Webb, the congressional candidate from Virginia, inadvertently revealed he was looking at porn while trying to besmirch his opposition. He may not have noticed it, but keen observers on Facebook certainly did, and it wasn't long before the picture went viral.

Regardless of some conception of it being unbecoming for someone seeking a political office to be checking out porn, people looking at porn is quite commonplace. In fact, a study from 2013 showed that at the time, more people looked at porn everyday than used Netflix, Hulu, Amazon and Twitter.

With that in mind, the reason this incident caught wind and became blown out of proportion was because of what Webb decided to do next. Instead of deleting the post, he doubled down and posted the same screenshot several hours later, explaining that his porn search was strictly for research.

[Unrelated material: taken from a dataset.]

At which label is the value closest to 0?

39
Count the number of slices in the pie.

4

"Curious by nature, I wanted to test the suggestion that somehow, lurking out in the pornographic world there is some evil operator waiting for the one in a gazillion chance that a candidate for federal office would go to that particular website and thereby be infected with a virus that would cause his or her FEC data file to crash the FECfile application each time that it was loaded on the day of the filing deadline, as well as impact other critical campaign systems," his strange explanation began.

"Well, the Geek Squad techs testified to me, after servicing thousands of computers at the Baileys Crossroads location that they had never seen any computer using their signature virus protection for the time period to acquire over 4800 viruses, 300 of which would require re-installation of the operating system," he continued. "We are currently awaiting their attempt at recovery of files on that machine accidentally deleted when they failed to backup files before re-installation, a scenario about which Matthew Wavro speculated openly to me before we were informed by the Geek Squad that that had indeed occurred...."

What could have been a story about a politician's simple mistake has turned into one about a poorly attempted cover-up. Most people aren't going to care about a politician looking up porn, but they are going to care if you lie about it and think they're dumb enough to believe your excuse.

His post may have been prefaced with the allegation that his political career isn't done, but it certainly will be if his credibility is shot and no one takes him seriously.